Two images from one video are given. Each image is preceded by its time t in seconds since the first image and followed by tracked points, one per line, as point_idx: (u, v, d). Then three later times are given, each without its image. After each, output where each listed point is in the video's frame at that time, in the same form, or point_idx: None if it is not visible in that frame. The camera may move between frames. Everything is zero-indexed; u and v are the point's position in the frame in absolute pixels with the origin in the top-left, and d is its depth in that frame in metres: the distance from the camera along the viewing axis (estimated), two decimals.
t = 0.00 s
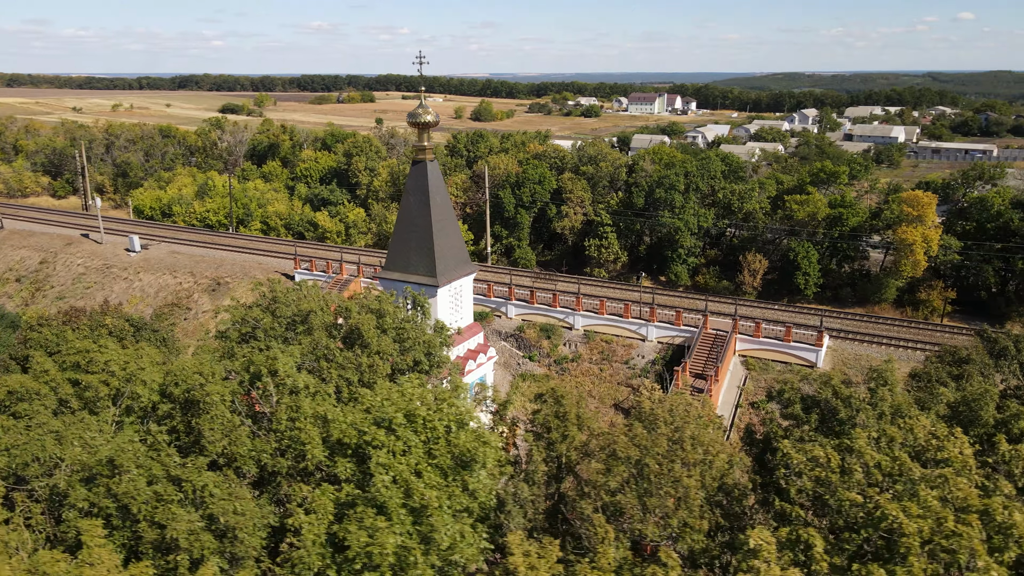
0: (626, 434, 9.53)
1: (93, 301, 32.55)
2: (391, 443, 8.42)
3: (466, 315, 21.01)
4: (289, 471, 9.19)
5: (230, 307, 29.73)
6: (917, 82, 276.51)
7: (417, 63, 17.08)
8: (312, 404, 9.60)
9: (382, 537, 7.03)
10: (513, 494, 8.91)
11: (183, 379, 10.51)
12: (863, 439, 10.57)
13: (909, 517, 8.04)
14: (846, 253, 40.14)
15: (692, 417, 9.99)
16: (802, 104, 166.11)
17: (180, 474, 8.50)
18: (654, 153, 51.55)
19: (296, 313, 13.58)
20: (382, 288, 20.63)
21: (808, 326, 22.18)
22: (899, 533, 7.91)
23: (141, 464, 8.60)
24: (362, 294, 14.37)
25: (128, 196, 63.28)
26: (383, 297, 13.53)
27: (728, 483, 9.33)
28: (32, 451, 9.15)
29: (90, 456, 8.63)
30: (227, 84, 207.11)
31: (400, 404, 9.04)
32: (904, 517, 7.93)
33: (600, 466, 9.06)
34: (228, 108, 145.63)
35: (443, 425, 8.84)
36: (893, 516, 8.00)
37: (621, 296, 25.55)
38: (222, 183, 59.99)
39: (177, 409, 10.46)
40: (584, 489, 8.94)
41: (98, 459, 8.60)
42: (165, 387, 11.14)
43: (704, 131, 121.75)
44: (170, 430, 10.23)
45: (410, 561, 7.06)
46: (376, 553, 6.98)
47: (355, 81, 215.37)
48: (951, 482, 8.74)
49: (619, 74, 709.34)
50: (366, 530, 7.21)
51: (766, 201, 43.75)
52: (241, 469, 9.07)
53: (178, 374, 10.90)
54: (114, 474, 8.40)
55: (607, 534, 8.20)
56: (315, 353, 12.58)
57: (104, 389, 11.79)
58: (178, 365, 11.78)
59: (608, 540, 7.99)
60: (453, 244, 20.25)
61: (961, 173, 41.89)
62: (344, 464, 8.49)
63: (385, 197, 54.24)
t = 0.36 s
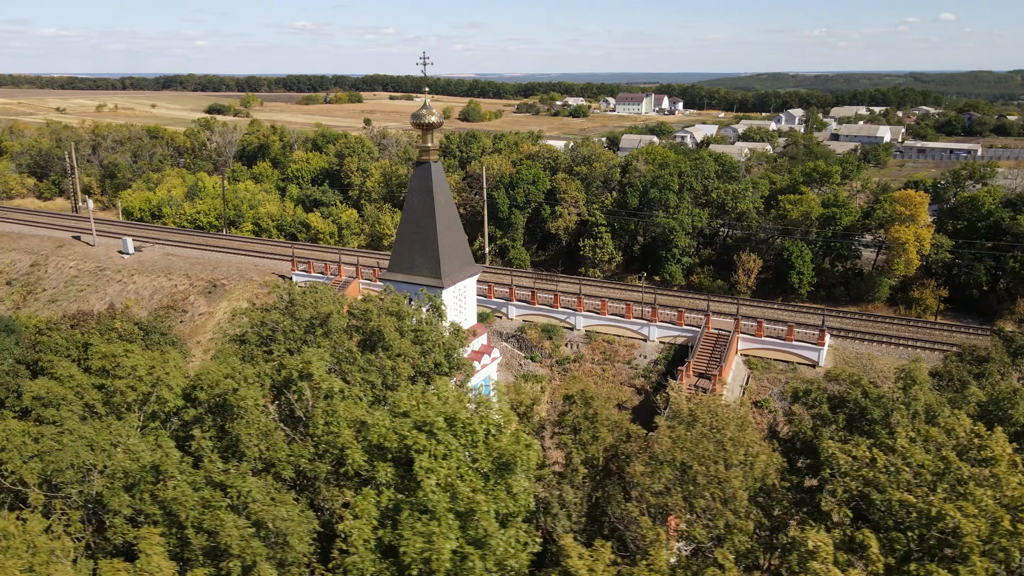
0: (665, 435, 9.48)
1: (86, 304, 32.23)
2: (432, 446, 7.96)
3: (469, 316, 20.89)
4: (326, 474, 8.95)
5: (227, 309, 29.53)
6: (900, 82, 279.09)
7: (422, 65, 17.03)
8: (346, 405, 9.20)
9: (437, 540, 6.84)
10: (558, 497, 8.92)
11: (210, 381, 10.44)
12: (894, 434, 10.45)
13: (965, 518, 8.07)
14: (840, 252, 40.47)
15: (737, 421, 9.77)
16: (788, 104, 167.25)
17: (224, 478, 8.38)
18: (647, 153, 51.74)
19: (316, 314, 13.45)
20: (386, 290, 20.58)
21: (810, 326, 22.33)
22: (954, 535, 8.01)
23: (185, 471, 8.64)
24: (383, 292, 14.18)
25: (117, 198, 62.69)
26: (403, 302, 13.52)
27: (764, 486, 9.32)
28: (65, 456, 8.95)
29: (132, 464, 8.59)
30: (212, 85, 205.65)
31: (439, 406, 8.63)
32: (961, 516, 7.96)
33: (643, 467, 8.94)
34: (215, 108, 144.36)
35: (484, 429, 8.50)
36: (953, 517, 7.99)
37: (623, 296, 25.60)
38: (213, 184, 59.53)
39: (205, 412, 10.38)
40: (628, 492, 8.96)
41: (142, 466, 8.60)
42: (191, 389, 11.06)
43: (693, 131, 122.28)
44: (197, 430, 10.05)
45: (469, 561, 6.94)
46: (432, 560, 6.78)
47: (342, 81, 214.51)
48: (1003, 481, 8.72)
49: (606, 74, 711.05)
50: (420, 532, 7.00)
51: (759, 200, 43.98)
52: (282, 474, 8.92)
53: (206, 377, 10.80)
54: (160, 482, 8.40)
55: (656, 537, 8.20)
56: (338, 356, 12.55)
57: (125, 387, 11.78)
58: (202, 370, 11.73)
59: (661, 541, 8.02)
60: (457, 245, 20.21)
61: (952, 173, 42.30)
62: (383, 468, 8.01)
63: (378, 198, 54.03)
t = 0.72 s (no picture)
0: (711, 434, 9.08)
1: (82, 307, 31.94)
2: (477, 449, 7.58)
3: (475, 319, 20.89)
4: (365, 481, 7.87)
5: (226, 312, 29.35)
6: (886, 81, 281.48)
7: (429, 66, 16.94)
8: (382, 405, 8.73)
9: (498, 547, 6.53)
10: (607, 499, 8.31)
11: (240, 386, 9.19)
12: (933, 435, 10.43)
13: None
14: (836, 251, 40.66)
15: (775, 422, 9.45)
16: (776, 104, 168.37)
17: (271, 482, 7.49)
18: (642, 153, 51.91)
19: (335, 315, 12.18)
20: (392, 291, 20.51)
21: (815, 325, 22.41)
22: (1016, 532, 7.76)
23: (232, 475, 7.85)
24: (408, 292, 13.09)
25: (108, 199, 62.27)
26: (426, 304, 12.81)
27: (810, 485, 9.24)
28: (104, 461, 8.35)
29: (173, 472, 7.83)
30: (200, 85, 204.49)
31: (480, 409, 8.36)
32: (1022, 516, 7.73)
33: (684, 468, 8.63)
34: (204, 108, 143.75)
35: (527, 432, 8.09)
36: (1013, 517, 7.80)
37: (627, 296, 25.60)
38: (206, 186, 59.24)
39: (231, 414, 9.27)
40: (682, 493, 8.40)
41: (185, 473, 7.87)
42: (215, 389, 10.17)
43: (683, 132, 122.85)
44: (225, 433, 9.08)
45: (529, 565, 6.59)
46: (494, 564, 6.39)
47: (331, 82, 214.03)
48: None
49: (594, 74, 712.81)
50: (478, 535, 6.69)
51: (755, 200, 44.11)
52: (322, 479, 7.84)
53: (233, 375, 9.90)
54: (205, 488, 7.62)
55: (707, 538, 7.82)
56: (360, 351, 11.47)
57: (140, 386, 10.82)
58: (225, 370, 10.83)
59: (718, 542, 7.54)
60: (463, 246, 20.13)
61: (946, 172, 42.66)
62: (425, 472, 7.63)
63: (373, 199, 53.94)
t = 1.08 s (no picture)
0: (749, 437, 9.08)
1: (79, 310, 31.62)
2: (525, 453, 7.51)
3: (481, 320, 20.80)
4: (410, 486, 7.71)
5: (226, 313, 29.12)
6: (874, 81, 283.34)
7: (436, 65, 16.84)
8: (423, 409, 8.68)
9: (561, 553, 6.50)
10: (654, 502, 8.29)
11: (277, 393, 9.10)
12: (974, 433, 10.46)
13: None
14: (832, 250, 40.86)
15: (815, 421, 9.43)
16: (765, 104, 169.19)
17: (322, 489, 7.38)
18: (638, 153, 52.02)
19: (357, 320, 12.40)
20: (399, 292, 20.42)
21: (820, 325, 22.50)
22: None
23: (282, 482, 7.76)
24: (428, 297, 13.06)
25: (99, 200, 61.73)
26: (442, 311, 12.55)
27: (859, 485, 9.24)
28: (145, 466, 8.22)
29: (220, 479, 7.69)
30: (188, 85, 203.18)
31: (523, 412, 8.32)
32: None
33: (726, 471, 8.63)
34: (194, 109, 142.79)
35: (572, 435, 8.01)
36: None
37: (631, 296, 25.60)
38: (198, 186, 58.81)
39: (269, 420, 9.17)
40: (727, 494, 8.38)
41: (233, 480, 7.73)
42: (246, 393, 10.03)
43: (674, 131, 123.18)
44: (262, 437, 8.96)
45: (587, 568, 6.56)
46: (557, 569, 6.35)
47: (321, 82, 213.19)
48: None
49: (583, 74, 713.93)
50: (535, 539, 6.63)
51: (751, 200, 44.24)
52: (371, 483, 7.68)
53: (270, 384, 9.82)
54: (255, 494, 7.48)
55: (758, 540, 7.79)
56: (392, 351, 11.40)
57: (167, 390, 10.65)
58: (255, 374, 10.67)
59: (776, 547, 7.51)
60: (470, 247, 20.06)
61: (940, 172, 42.95)
62: (472, 476, 7.56)
63: (368, 199, 53.72)
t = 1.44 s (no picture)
0: (785, 436, 9.16)
1: (76, 313, 31.32)
2: (574, 456, 7.53)
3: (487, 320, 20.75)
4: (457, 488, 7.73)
5: (226, 316, 28.95)
6: (860, 81, 285.44)
7: (443, 67, 16.82)
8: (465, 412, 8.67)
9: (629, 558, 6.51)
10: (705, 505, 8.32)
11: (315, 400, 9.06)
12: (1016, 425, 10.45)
13: None
14: (828, 249, 41.12)
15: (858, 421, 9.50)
16: (754, 104, 169.99)
17: (377, 494, 7.36)
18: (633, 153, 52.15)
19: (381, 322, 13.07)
20: (406, 293, 20.34)
21: (824, 323, 22.62)
22: None
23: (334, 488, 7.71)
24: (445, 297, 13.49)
25: (89, 202, 61.19)
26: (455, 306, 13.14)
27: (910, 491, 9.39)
28: (190, 470, 8.09)
29: (272, 482, 7.62)
30: (175, 85, 201.75)
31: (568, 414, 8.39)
32: None
33: (768, 478, 8.72)
34: (182, 109, 141.62)
35: (619, 437, 7.95)
36: None
37: (635, 296, 25.65)
38: (191, 187, 58.40)
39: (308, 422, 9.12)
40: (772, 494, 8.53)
41: (287, 483, 7.62)
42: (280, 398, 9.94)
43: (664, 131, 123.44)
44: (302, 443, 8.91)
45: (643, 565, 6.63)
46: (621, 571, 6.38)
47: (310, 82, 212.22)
48: None
49: (571, 74, 715.04)
50: (597, 543, 6.68)
51: (747, 200, 44.47)
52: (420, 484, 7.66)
53: (303, 390, 9.81)
54: (306, 497, 7.40)
55: (814, 543, 8.02)
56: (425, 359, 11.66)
57: (196, 389, 10.54)
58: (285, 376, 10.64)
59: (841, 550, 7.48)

▶ WHAT YOU NEED TO DO
The required result is the entries above, printed exactly from the first line through the line with "50: (366, 530, 7.21)", pictures excluded.

▶ FINISHED EXERCISE
Two images from one video are given. Each image is preceded by its time t in seconds since the first image and followed by tracked points, one per line, as point_idx: (u, v, d). Then three later times are given, each without its image. After each, output where each listed point is in the video's frame at that time, in the same form, or point_idx: None if it is not visible in that frame. The camera may move between frames. Everything is zero-indexed; u and v are the point's position in the frame in absolute pixels with the origin in the top-left, and d is its depth in that frame in metres: the distance from the camera along the viewing axis (estimated), two decimals.
t = 0.00 s
0: (626, 434, 9.53)
1: (93, 301, 32.55)
2: (391, 443, 8.42)
3: (466, 315, 21.01)
4: (289, 471, 9.19)
5: (230, 307, 29.73)
6: (917, 82, 276.51)
7: (417, 63, 17.08)
8: (312, 404, 9.60)
9: (382, 537, 7.03)
10: (513, 494, 8.91)
11: (183, 379, 10.51)
12: (863, 439, 10.57)
13: (909, 517, 8.04)
14: (846, 253, 40.14)
15: (692, 417, 9.99)
16: (802, 104, 166.11)
17: (180, 474, 8.50)
18: (654, 153, 51.55)
19: (296, 313, 13.58)
20: (382, 288, 20.63)
21: (808, 326, 22.18)
22: (899, 533, 7.91)
23: (141, 464, 8.60)
24: (362, 294, 14.37)
25: (128, 196, 63.28)
26: (383, 297, 13.53)
27: (728, 483, 9.33)
28: (32, 451, 9.15)
29: (90, 456, 8.63)
30: (227, 84, 207.11)
31: (400, 404, 9.04)
32: (904, 517, 7.93)
33: (600, 466, 9.06)
34: (228, 108, 145.63)
35: (443, 425, 8.84)
36: (893, 516, 8.00)
37: (621, 296, 25.55)
38: (222, 183, 59.99)
39: (177, 409, 10.46)
40: (584, 489, 8.94)
41: (98, 459, 8.60)
42: (165, 387, 11.14)
43: (704, 131, 121.75)
44: (170, 430, 10.23)
45: (410, 561, 7.06)
46: (376, 553, 6.98)
47: (355, 81, 215.37)
48: (951, 482, 8.74)
49: (619, 74, 709.34)
50: (366, 530, 7.21)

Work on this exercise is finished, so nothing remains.